Die Richtung der Energiewende bleibt bestehen, aber der Weg wird unübersichtlicher
Die Energiewende in Nordamerika schreitet weiter voran, tritt jedoch in eine komplexere Phase ein, in der Politik und Umsetzung ebenso wichtig sind wie die Kosten der Technologie. Das ist die zentrale Botschaft der Analyse von Energy Monitor zum Ausblick 2026 von GlobalData für die Energiewende in Nordamerika. Der Bericht argumentiert, dass der grundlegende wirtschaftliche Fall für erneuerbare Energien intakt bleibt, die Entwicklung der Region jedoch schwerer vorherzusagen ist, da politische Volatilität und geopolitische Konflikte die Umsetzung erschweren.
Diese Unterscheidung ist wichtig.

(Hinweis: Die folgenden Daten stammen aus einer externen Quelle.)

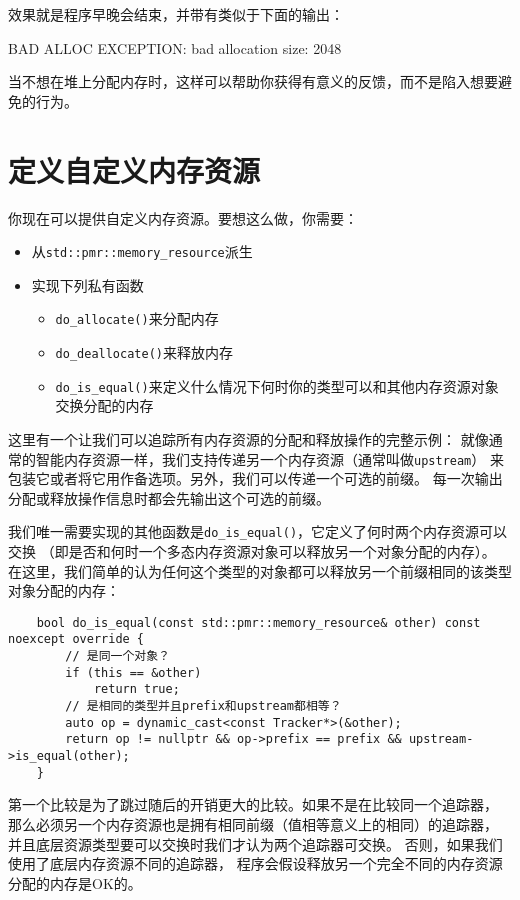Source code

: 效果就是程序早晚会结束，并带有类似于下面的输出：
\begin{blacklisting}
    BAD ALLOC EXCEPTION: bad allocation
    size: 2048
\end{blacklisting}
当不想在堆上分配内存时，这样可以帮助你获得有意义的反馈，而不是陷入想要避免的行为。


\section{定义自定义内存资源}\label{ch29.2}
你现在可以提供自定义内存资源。要想这么做，你需要：
\begin{itemize}
    \item 从\texttt{std::pmr::memory\_resource}派生
    \item 实现下列私有函数
    \begin{itemize}
        \item \texttt{do\_allocate()}来分配内存
        \item \texttt{do\_deallocate()}来释放内存
        \item \texttt{do\_is\_equal()}来定义什么情况下何时你的类型可以和其他内存资源对象交换分配的内存
    \end{itemize}
\end{itemize}
这里有一个让我们可以追踪所有内存资源的分配和释放操作的完整示例：
就像通常的智能内存资源一样，我们支持传递另一个内存资源（通常叫做\texttt{upstream}）
来包装它或者将它用作备选项。另外，我们可以传递一个可选的前缀。
每一次输出分配或释放操作信息时都会先输出这个可选的前缀。

我们唯一需要实现的其他函数是\texttt{do\_is\_equal()}，它定义了何时两个内存资源可以交换
（即是否和何时一个多态内存资源对象可以释放另一个对象分配的内存）。
在这里，我们简单的认为任何这个类型的对象都可以释放另一个前缀相同的该类型对象分配的内存：
\begin{lstlisting}
    bool do_is_equal(const std::pmr::memory_resource& other) const noexcept override {
        // 是同一个对象？
        if (this == &other)
            return true;
        // 是相同的类型并且prefix和upstream都相等？
        auto op = dynamic_cast<const Tracker*>(&other);
        return op != nullptr && op->prefix == prefix && upstream->is_equal(other);
    }
\end{lstlisting}
第一个比较是为了跳过随后的开销更大的比较。如果不是在比较同一个追踪器，
那么必须另一个内存资源也是拥有相同前缀（值相等意义上的相同）的追踪器，
并且底层资源类型要可以交换时我们才认为两个追踪器可交换。
否则，如果我们使用了底层内存资源不同的追踪器，
程序会假设释放另一个完全不同的内存资源分配的内存是OK的。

Über weite Teile des vergangenen Jahrzehnts wurde die Energiewende oft als Kostengeschichte dargestellt. Solar wurde billiger, Speicher wurden besser, Windkraft skaliert, und die Erwartung war, dass sich die Einführung allein aufgrund dieser Ökonomie beschleunigen würde. Der neue Ausblick legt nahe, dass diese Phase vorbei ist. Technologie und Wirtschaft bleiben wichtig, aber die entscheidenden Begrenzungen betreffen heute Genehmigungen, Netze, industrielle Kapazitäten und politischen Willen.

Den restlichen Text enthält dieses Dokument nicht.